Son régime comporte souvent aussi des labridés et des turbots comme Bothus ocellatus qu’il trouve souvent à côté enfoui comme lui dans le sable.
Enfin il se nourrit aussi de mollusques avec une préférence pour les seiches et les calamars et de crustacés, surtout des crevettes.
Il épargne toutefois une minuscule et gracieuse crevette bleue, Ancylomenes pedersoni, qui se trouve parfois dans les “stations de nettoyage” où les gros poissons viennent se faire enlever les parasites de la peau.
Synodus intermedius, en plus d’un dermatologue qui le débarrasse des isopodes et d’autres petites espèces envahissantes, fait également appel, étant donné toutes les dents qu’il possède, à un dentiste consciencieux comme justement la crevette nettoyeuse de Pederson qui vit en symbiose avec des anémones de mer telles que Bartholomea annulata ou Condylactis gigantea.
Celle-ci, en effet, dès qu’elle le voit, abandonne avec une bande de camarades sa “turris eburnea” (tour d’ivoire) pour venir le libérer des minuscules débris alimentaires qu’elle trouve entre ses dents.
La reproduction de Synodus intermedius a lieu en général en été ou en automne mais est peu documentée. On sait seulement que les œufs sont pondus sur les fonds, qu’après leur fécondation les parents se séparent et qu’il n’existe pas de soins parentaux.
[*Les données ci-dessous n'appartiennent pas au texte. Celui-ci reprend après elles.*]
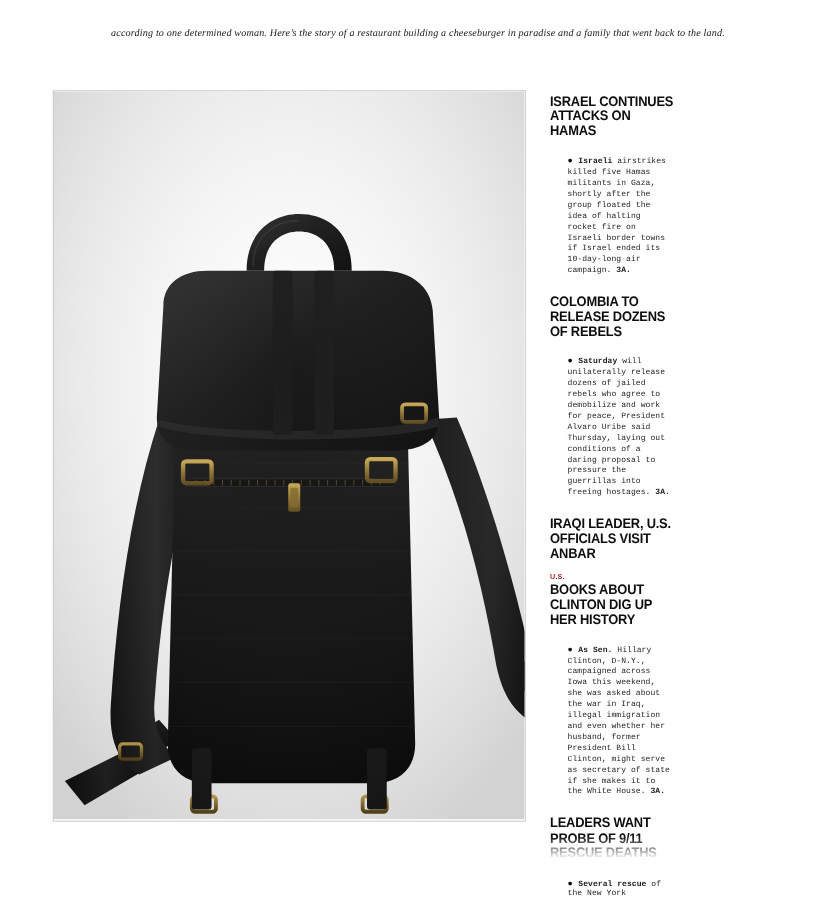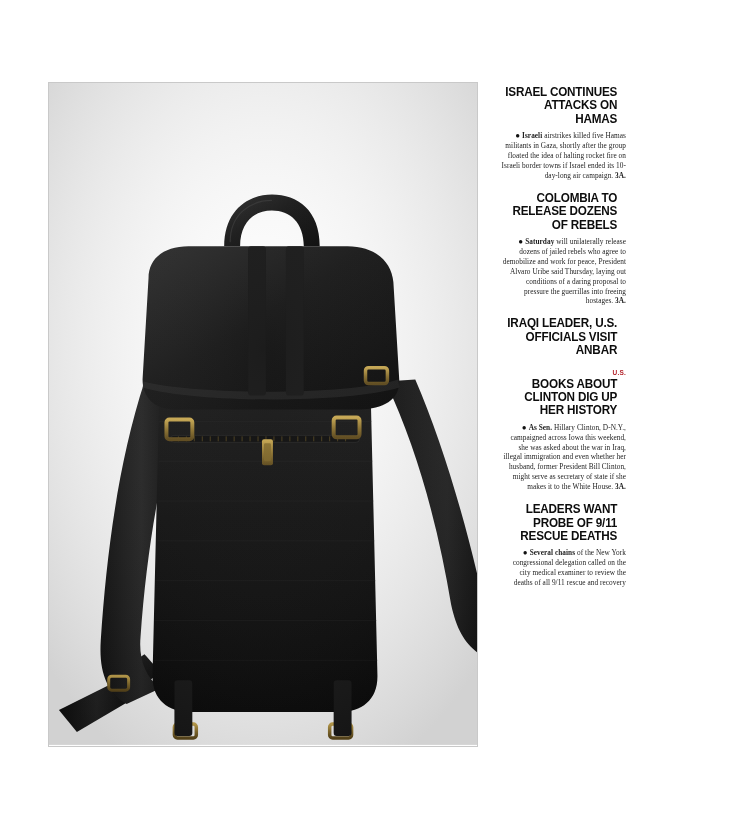--- a/index.html
+++ b/index.html
@@ -54,21 +54,21 @@
   
   .bp { position: absolute; inset: 0; }
 
   
   .rail {
     position: absolute;
     left: 500px;
     top: 86px;
     width: 126px;
   }
-  .story { margin-bottom: 11px; text-align: right; }
+  .story { margin-bottom: 11px; }
   .kicker {
     font-family: "Liberation Sans", sans-serif;
     font-weight: bold;
     font-size: 6.5px;
     letter-spacing: 0.2px;
     color: #b3222a;
     margin-bottom: 2px;
     text-transform: uppercase;
   }
   .headline {
@@ -77,26 +77,26 @@
     font-size: 12.6px;
     line-height: 13.4px;
     letter-spacing: -0.2px;
     color: #0d0d0d;
     margin: 0 0 5px 0;
     text-transform: uppercase;
     transform: scaleX(0.93);
     transform-origin: left top;
   }
   .body {
-    font-family: Liberation Serif, serif;
+    font-family: Liberation Mono, monospace;
     font-size: 7.3px;
     line-height: 9.9px;
     color: #1c1c1c;
     letter-spacing: 0.05px;
-    margin: 0;
+    margin: 16px;
   }
   .bullet {
     color: #111;
     font-size: 8px;
     line-height: 9.9px;
   }
   .lead { font-weight: bold; }
   .ref { font-weight: bold; }
 
   
@@ -107,20 +107,21 @@
     width: 140px;
     height: 30px;
     background: linear-gradient(to bottom, rgba(255,255,255,0), #ffffff 70%);
     pointer-events: none;
   }
 </style>
 </head>
 <body>
 
 <div class="deck">
+  <span class="line line2">according to one determined woman. Here’s the story of a restaurant building a cheeseburger in paradise and a family that went back to the land.</span>
 </div>
 
 <div class="photo-frame">
   <div class="photo-inner">
     <svg class="bp" viewBox="0 0 430 665" preserveAspectRatio="none">
       <defs>
         <linearGradient id="leather" x1="0" y1="0" x2="1" y2="1">
           <stop offset="0%" stop-color="#2a2a2a"></stop>
           <stop offset="45%" stop-color="#141414"></stop>
           <stop offset="100%" stop-color="#050505"></stop>
@@ -263,18 +264,18 @@
 
   <div class="story">
     <div class="kicker">U.S.</div>
     <h2 class="headline">BOOKS ABOUT CLINTON DIG UP HER HISTORY</h2>
     <p class="body"><span class="bullet">●&nbsp;</span><span class="lead">As Sen.</span><span> Hillary Clinton, D-N.Y., campaigned across Iowa this weekend, she was asked about the war in Iraq, illegal immigration and even whether her husband, former President Bill Clinton, might serve as secretary of state if she makes it to the White House. </span><span class="ref">3A.</span></p>
   </div>
 
 
   <div class="story">
     <h2 class="headline">LEADERS WANT PROBE OF 9/11 RESCUE DEATHS</h2>
-    <p class="body"><span class="bullet">●&nbsp;</span><span class="lead">Several chains</span><span> of the New York congressional delegation called on the city medical examiner to review the deaths of all 9/11 rescue and recovery</span><span class="ref"></span></p>
+    <p class="body"><span class="bullet">●&nbsp;</span><span class="lead">Several rescue</span><span> of the New York congressional delegation called on the city medical examiner to review the deaths of all 9/11 rescue and recovery</span><span class="ref"></span></p>
   </div>
 
 </div>
 
 <div class="rail-fade"></div>
 
 </body></html>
Sa résilience est médiocre, le doublement de ses populations ne pouvant s’effectuer qu’après 1,4 à 4,4 ans.
Sa chair a une faible valeur commerciale mais vu qu’il peut atteindre un poids de 1 kg, dans certains secteurs tels que Haïti, Synodus intermedius finit parfois à la casserole.
Sa vulnérabilité à la pêche reste quoi qu’il en soit modérée et s’établit à 36 sur une échelle de 100. Dans la Liste Rouge de l’UICN des espèces en danger il figurait en 2013 en tant que “LC, Least Concern”, c’est-à-dire “Préoccupation mineure”.
Synonymes
Saurus intermedius Spix & Agassiz, 1829.